• **EXERCISE DIRECTIONS**: Will you copy out, word for word, the part of the records that opens with the line containing "family: Phalacrocoracidae" and runs through the end of the records?

• **DATA SECTION**:
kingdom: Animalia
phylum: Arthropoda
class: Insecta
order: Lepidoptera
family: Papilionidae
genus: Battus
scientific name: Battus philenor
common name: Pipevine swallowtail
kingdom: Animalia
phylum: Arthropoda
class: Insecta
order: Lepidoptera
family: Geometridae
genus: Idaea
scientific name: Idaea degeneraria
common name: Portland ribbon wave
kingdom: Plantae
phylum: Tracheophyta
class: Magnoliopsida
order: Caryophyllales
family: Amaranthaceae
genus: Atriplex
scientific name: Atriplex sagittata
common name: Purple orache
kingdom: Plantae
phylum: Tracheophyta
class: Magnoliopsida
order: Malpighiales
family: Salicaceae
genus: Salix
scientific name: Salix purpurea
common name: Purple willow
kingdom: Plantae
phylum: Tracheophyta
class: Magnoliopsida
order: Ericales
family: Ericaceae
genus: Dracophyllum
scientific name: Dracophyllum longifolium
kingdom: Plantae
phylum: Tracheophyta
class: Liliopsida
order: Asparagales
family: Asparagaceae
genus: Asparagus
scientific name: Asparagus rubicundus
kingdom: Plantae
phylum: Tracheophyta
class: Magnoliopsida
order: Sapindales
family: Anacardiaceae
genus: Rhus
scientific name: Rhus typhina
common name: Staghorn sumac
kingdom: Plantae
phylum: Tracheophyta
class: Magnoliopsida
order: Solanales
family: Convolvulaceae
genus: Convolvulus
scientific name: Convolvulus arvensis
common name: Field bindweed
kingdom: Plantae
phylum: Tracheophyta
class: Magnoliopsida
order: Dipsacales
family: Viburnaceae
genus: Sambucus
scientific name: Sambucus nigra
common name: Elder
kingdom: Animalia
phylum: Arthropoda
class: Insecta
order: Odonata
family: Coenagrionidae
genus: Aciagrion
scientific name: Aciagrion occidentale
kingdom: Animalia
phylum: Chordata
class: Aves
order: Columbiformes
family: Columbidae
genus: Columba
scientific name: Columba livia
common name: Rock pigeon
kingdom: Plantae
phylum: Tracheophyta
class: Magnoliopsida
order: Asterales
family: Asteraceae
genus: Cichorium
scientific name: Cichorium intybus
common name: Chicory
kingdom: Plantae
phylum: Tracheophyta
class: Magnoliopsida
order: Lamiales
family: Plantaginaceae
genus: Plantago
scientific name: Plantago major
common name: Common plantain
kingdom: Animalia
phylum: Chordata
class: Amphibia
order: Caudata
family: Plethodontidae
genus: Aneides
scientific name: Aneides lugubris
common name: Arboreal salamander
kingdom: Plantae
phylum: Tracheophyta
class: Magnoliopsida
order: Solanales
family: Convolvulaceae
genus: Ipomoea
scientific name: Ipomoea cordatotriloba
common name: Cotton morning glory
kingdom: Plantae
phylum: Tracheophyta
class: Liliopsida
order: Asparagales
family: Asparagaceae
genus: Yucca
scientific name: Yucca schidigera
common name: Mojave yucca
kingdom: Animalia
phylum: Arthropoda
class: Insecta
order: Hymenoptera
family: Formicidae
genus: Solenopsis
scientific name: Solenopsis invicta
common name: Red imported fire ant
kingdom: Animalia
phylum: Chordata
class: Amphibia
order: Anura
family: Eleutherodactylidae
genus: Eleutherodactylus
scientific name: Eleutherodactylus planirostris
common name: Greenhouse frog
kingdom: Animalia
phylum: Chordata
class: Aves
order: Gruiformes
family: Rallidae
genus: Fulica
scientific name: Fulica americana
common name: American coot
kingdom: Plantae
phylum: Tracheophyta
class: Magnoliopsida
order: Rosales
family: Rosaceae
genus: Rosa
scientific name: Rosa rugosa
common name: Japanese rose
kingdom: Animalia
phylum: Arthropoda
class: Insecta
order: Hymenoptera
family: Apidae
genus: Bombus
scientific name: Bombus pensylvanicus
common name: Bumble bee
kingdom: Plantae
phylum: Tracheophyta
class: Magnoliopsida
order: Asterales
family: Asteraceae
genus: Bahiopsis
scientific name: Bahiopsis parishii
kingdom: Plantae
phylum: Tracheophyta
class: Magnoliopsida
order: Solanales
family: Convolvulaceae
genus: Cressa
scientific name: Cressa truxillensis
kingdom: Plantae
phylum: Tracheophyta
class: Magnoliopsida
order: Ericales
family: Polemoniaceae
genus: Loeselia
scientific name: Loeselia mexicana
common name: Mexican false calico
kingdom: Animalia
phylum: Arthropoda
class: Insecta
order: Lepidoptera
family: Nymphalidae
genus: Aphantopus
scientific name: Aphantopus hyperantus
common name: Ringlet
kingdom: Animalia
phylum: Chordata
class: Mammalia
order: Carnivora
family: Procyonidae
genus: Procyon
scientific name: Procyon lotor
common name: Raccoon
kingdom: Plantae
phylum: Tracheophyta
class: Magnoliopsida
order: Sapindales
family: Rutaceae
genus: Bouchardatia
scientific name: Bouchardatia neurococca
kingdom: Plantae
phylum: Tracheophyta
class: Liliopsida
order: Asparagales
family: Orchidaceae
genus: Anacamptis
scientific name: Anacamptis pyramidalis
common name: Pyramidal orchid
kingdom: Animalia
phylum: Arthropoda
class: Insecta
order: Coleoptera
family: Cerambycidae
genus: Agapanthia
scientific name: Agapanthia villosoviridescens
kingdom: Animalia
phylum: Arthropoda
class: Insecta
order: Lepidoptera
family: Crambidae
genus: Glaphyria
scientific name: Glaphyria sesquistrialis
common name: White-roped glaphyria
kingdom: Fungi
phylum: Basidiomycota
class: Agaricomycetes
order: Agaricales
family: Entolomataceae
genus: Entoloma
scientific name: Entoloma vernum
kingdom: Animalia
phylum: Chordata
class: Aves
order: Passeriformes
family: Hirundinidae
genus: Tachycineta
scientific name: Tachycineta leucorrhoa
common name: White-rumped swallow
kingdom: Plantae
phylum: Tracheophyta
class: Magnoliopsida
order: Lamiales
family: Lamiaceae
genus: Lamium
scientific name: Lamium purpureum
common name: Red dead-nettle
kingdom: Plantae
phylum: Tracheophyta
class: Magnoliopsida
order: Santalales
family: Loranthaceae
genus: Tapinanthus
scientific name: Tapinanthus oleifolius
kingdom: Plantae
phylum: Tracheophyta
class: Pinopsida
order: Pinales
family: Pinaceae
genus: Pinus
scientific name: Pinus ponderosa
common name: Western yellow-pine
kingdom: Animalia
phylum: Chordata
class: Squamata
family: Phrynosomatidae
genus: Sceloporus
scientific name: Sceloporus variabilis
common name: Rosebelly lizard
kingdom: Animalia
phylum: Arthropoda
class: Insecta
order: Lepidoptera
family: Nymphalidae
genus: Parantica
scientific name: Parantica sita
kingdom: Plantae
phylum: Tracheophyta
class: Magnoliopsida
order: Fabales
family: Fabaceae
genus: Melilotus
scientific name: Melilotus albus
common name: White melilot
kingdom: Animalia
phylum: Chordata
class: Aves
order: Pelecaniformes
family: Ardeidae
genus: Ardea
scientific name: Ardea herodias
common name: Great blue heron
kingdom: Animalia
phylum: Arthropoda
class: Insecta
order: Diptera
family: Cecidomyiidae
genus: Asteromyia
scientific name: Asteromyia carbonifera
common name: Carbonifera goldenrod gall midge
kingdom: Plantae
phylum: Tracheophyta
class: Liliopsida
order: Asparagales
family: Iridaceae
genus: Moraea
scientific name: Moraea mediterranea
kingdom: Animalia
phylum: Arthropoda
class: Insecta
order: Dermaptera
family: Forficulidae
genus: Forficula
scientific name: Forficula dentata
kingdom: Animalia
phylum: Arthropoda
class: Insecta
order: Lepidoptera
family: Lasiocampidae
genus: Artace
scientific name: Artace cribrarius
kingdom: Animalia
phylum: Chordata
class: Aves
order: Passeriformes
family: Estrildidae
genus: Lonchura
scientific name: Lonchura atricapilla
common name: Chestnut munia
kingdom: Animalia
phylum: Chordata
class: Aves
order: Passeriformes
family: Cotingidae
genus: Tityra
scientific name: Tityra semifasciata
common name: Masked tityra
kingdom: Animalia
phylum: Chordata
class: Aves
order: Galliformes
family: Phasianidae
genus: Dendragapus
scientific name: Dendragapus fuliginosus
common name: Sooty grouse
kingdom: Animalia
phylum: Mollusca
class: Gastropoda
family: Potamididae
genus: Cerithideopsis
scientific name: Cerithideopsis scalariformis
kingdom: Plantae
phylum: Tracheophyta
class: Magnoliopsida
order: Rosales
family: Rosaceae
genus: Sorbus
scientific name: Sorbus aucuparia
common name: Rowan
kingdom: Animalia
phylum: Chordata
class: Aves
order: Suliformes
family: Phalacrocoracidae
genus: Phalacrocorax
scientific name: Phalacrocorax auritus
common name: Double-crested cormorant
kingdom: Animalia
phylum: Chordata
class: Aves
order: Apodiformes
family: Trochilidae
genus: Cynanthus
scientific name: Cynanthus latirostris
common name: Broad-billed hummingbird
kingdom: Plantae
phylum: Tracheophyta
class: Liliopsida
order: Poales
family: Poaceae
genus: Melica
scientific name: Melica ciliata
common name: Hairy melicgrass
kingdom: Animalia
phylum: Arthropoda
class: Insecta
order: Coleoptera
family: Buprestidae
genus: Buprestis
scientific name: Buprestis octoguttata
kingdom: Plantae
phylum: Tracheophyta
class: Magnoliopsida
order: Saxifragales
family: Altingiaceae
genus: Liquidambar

• **CORRECT RESULT**:
family: Phalacrocoracidae
genus: Phalacrocorax
scientific name: Phalacrocorax auritus
common name: Double-crested cormorant
kingdom: Animalia
phylum: Chordata
class: Aves
order: Apodiformes
family: Trochilidae
genus: Cynanthus
scientific name: Cynanthus latirostris
common name: Broad-billed hummingbird
kingdom: Plantae
phylum: Tracheophyta
class: Liliopsida
order: Poales
family: Poaceae
genus: Melica
scientific name: Melica ciliata
common name: Hairy melicgrass
kingdom: Animalia
phylum: Arthropoda
class: Insecta
order: Coleoptera
family: Buprestidae
genus: Buprestis
scientific name: Buprestis octoguttata
kingdom: Plantae
phylum: Tracheophyta
class: Magnoliopsida
order: Saxifragales
family: Altingiaceae
genus: Liquidambar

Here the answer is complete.